Patient in this study included 50 patient-proxy pairs and 52 individuals who had previously acted as proxies for someone who had died.
"Because patients in this study wanted their chosen persons, their proxies, to use their what I call discretionary moral authority to make judgments, especially in situations where the prior instruction was to do everything no matter what, in the face of a dire prognosis, it was suggested that patients wanted their proxies to make more proportionate choices.
However, Fins notes, "there was a valence effect that when the patient said 'no,' no means no and no wasn't open to interpretation. So, if somebody said, 'I don't want to receive aggressive care,' patients in the study weren't hoping for their proxies to countermand the negative right to be left alone."
The study results suggest that the proxy should be allowed to "interpret the evolving prognosis to be informed by the prognosis. But I think it also shows the importance of the negative right being stronger than the positive entitlement; the negative right to be left alone is stronger than the entitlement to have something done to you," Fins explains.
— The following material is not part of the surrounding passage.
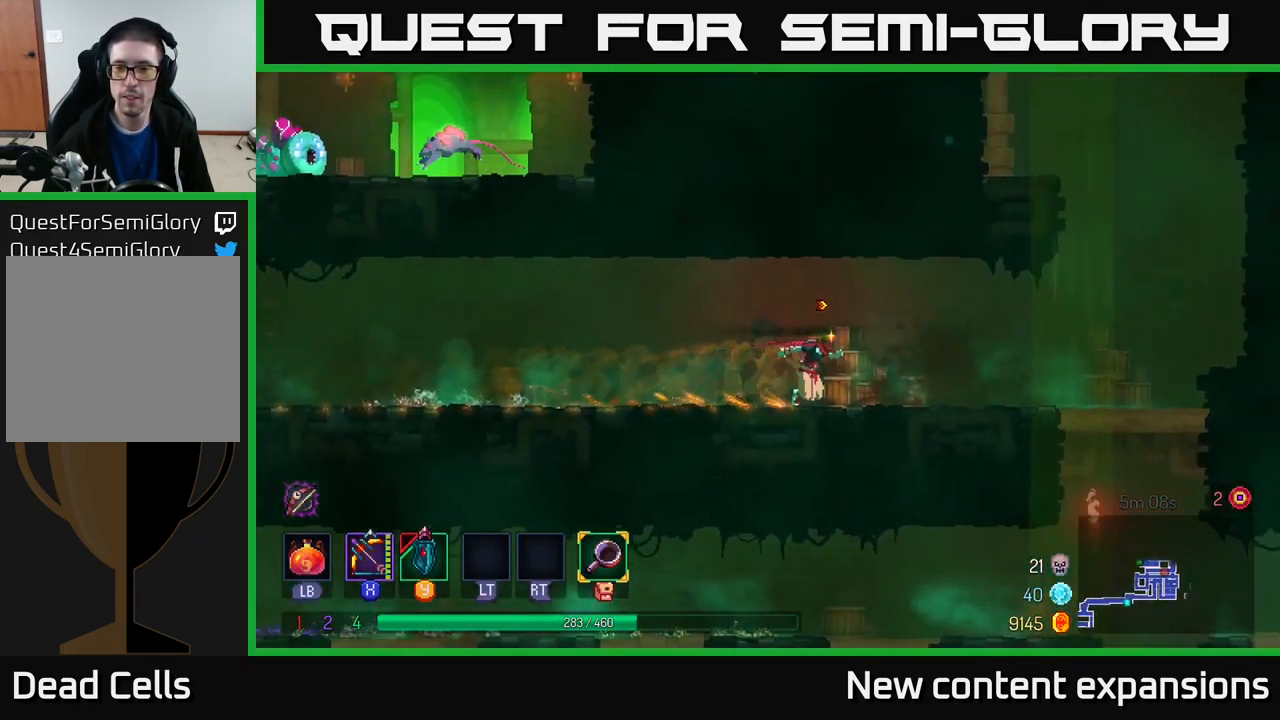
{"buttons": ["A"], "left_stick": "right", "right_stick": "center", "events": [[483, "A", "down"]]}
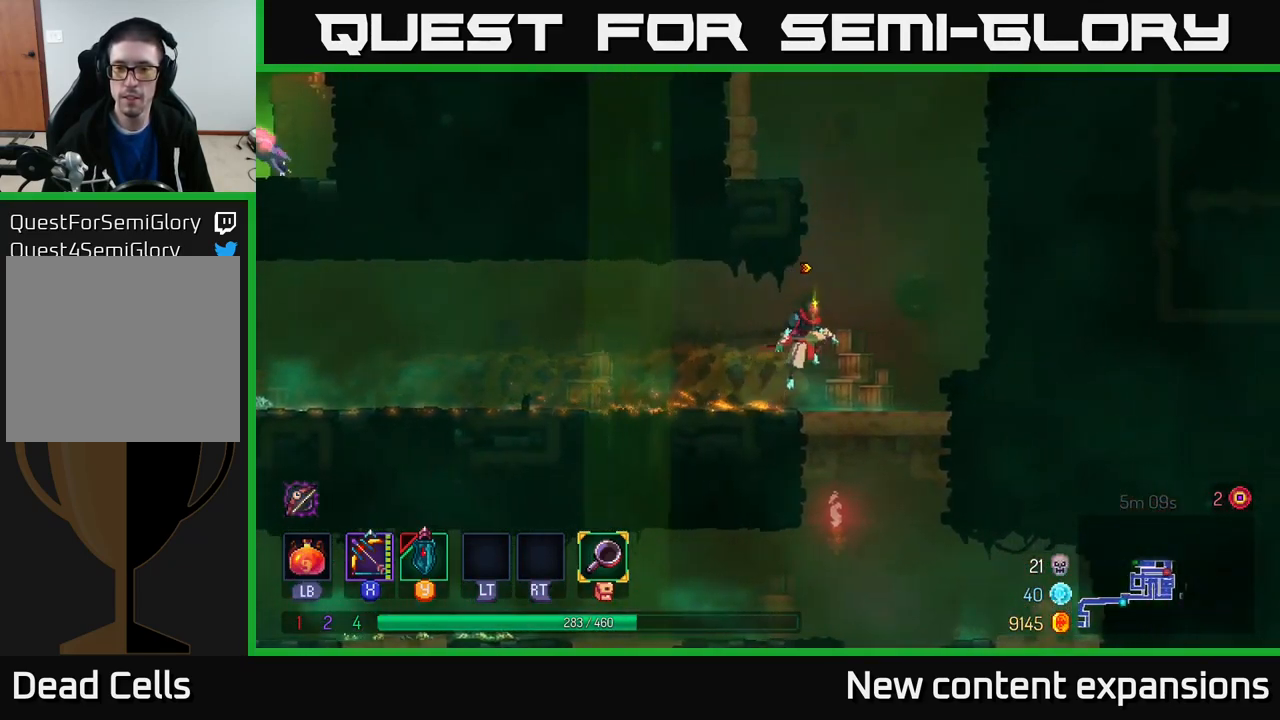
{"buttons": [], "left_stick": "left", "right_stick": "center", "events": [[50, "A", "up"], [67, "left_stick", "up"], [100, "A", "down"], [133, "left_stick", "left"], [417, "A", "up"]]}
One conclusion that Fins draws from the research findings is that health care providers and the health care team "have to appreciate the burden imposed on the proxy, or health care agent, who has been chosen, and the responsibility of the patient and the health care team to make sure that they're prepared for this obligation that they understand the patient in his or her depth and what his or her wishes are in order to represent them."
Fins says he thinks another important point that the study findings suggest is that, "in the various scenarios . . .the patient always knew their mind better than the proxy did. There was more certainty in the choice the patient had a more extreme view, as it were, to the contract or covenant side of the equation than the proxy did."
For that reason, "it obligates us to share our thoughts and feelings with our chosen proxies, because . . . at the very moment that the health care proxy's authority goes into effect, the one person they're most going to want to speak to is unable to speak for herself," says Fins.
"The real import here is this notion of covenant . . . that there's a reciprocity, that we have a covenant with each other and responsibilities to each other," Fins explains. "[Just] as I have a responsibility to speak for you, when you cannot speak for yourself . . . the reciprocal responsibility is the patient has a responsibility to the proxy, while he can speak, to give a kind of moral guidance."